- [Assigned task]: Repeat every record below exactly, but leave out any pictures.

Source texts of formatted documents
= = =

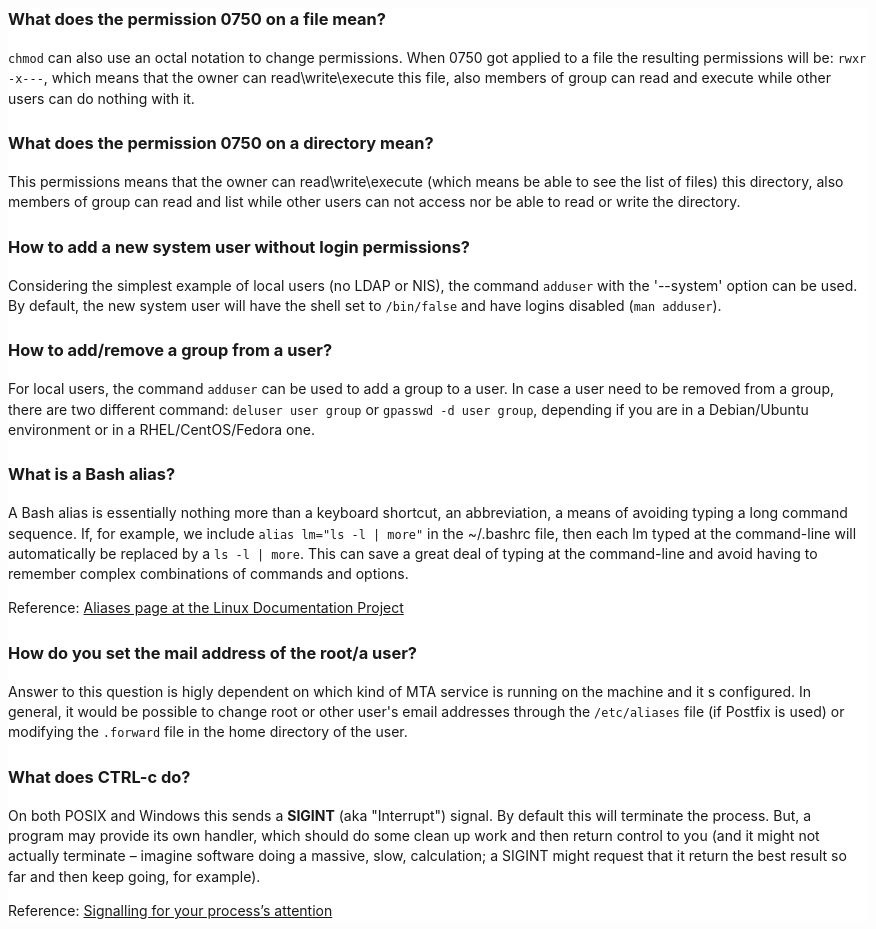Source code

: ### What does the permission 0750 on a file mean?

``chmod`` can also use an octal notation to change permissions. When 0750 got applied to a file the resulting permissions will be: ``rwxr-x---``, which means that the owner can read\write\execute this file, also members of group can read and execute while other users can do nothing with it.

### What does the permission 0750 on a directory mean?

This permissions means that the owner can read\write\execute (which means be able to see the list of files) this directory, also members of group can read and list while other users can not access nor be able to read or write the directory.

### How to add a new system user without login permissions?

Considering the simplest example of local users (no LDAP or NIS), the command ``adduser`` with the '--system' option can be used. By default, the new system user will have the shell set to ``/bin/false`` and have logins disabled (``man adduser``).

### How to add/remove a group from a user?

For local users, the command ``adduser`` can be used to add a group to a user. In case a user need to be removed from a group, there are two different command: ``deluser user group`` or  ``gpasswd -d user group``, depending if you are in a Debian/Ubuntu environment or in a RHEL/CentOS/Fedora one.

### What is a Bash alias?

A Bash alias is essentially nothing more than a keyboard shortcut, an abbreviation, a means of avoiding typing a long command sequence. If, for example, we include ``alias lm="ls -l | more"`` in the ~/.bashrc file, then each lm typed at the command-line will automatically be replaced by a ``ls -l | more``. This can save a great deal of typing at the command-line and avoid having to remember complex combinations of commands and options.

Reference: [Aliases page at the Linux Documentation Project](https://www.tldp.org/LDP/abs/html/aliases.html)

### How do you set the mail address of the root/a user?

Answer to this question is higly dependent on which kind of MTA service is running on the machine and it s configured. In general, it would be possible to change root or other user's email addresses through the ``/etc/aliases`` file (if Postfix is used) or modifying the ``.forward`` file in the home directory of the user.

### What does CTRL-c do?

On both POSIX and Windows this sends a **SIGINT** (aka "Interrupt") signal. By default this will terminate the process. But, a program may provide its own handler, which should do some clean up work and then return control to you (and it might not actually terminate – imagine software doing a massive, slow, calculation; a SIGINT might request that it return the best result so far and then keep going, for example).

Reference: [Signalling for your process’s attention](https://blog.superuser.com/2011/04/13/signalling-for-your-processs-attention/)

= = =

- [Response]:
Source code

: ### What does the permission 0750 on a file mean?

``chmod`` can also use an octal notation to change permissions. When 0750 got applied to a file the resulting permissions will be: ``rwxr-x---``, which means that the owner can read\write\execute this file, also members of group can read and execute while other users can do nothing with it.

### What does the permission 0750 on a directory mean?

This permissions means that the owner can read\write\execute (which means be able to see the list of files) this directory, also members of group can read and list while other users can not access nor be able to read or write the directory.

### How to add a new system user without login permissions?

Considering the simplest example of local users (no LDAP or NIS), the command ``adduser`` with the '--system' option can be used. By default, the new system user will have the shell set to ``/bin/false`` and have logins disabled (``man adduser``).

### How to add/remove a group from a user?

For local users, the command ``adduser`` can be used to add a group to a user. In case a user need to be removed from a group, there are two different command: ``deluser user group`` or  ``gpasswd -d user group``, depending if you are in a Debian/Ubuntu environment or in a RHEL/CentOS/Fedora one.

### What is a Bash alias?

A Bash alias is essentially nothing more than a keyboard shortcut, an abbreviation, a means of avoiding typing a long command sequence. If, for example, we include ``alias lm="ls -l | more"`` in the ~/.bashrc file, then each lm typed at the command-line will automatically be replaced by a ``ls -l | more``. This can save a great deal of typing at the command-line and avoid having to remember complex combinations of commands and options.

Reference: [Aliases page at the Linux Documentation Project](https://www.tldp.org/LDP/abs/html/aliases.html)

### How do you set the mail address of the root/a user?

Answer to this question is higly dependent on which kind of MTA service is running on the machine and it s configured. In general, it would be possible to change root or other user's email addresses through the ``/etc/aliases`` file (if Postfix is used) or modifying the ``.forward`` file in the home directory of the user.

### What does CTRL-c do?

On both POSIX and Windows this sends a **SIGINT** (aka "Interrupt") signal. By default this will terminate the process. But, a program may provide its own handler, which should do some clean up work and then return control to you (and it might not actually terminate – imagine software doing a massive, slow, calculation; a SIGINT might request that it return the best result so far and then keep going, for example).

Reference: [Signalling for your process’s attention](https://blog.superuser.com/2011/04/13/signalling-for-your-processs-attention/)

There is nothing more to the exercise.